■ DESCRIPTION OF THE TASK
Every line of the listing below should be written out exactly, minus its images.

■ DATA
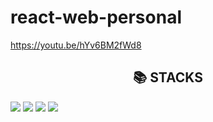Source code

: # react-web-personal
https://youtu.be/hYv6BM2fWd8

<div align=center><h2>📚 STACKS</h2></div>
 <span><img src="https://img.shields.io/badge/html5-E34F26?style=for-the-badge&logo=html5&logoColor=white"></span>
 <span><img src="https://img.shields.io/badge/css-1572B6?style=for-the-badge&logo=css3&logoColor=white"></span>
 <span><img src="https://img.shields.io/badge/javascript-F7DF1E?style=for-the-badge&logo=javascript&logoColor=black"></span>
 <span><img src="https://img.shields.io/badge/react-61DAFB?style=for-the-badge&logo=react&logoColor=black"></span>
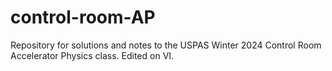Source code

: # control-room-AP
Repository for solutions and notes to the USPAS Winter 2024 Control Room Accelerator Physics class. Edited on VI.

■ OUTPUT
Source code

: # react-web-personal
https://youtu.be/hYv6BM2fWd8

<div align=center><h2>📚 STACKS</h2></div>
 <span><img src="https://img.shields.io/badge/html5-E34F26?style=for-the-badge&logo=html5&logoColor=white"></span>
 <span><img src="https://img.shields.io/badge/css-1572B6?style=for-the-badge&logo=css3&logoColor=white"></span>
 <span><img src="https://img.shields.io/badge/javascript-F7DF1E?style=for-the-badge&logo=javascript&logoColor=black"></span>
 <span><img src="https://img.shields.io/badge/react-61DAFB?style=for-the-badge&logo=react&logoColor=black"></span>
Source code

: # control-room-AP
Repository for solutions and notes to the USPAS Winter 2024 Control Room Accelerator Physics class. Edited on VI.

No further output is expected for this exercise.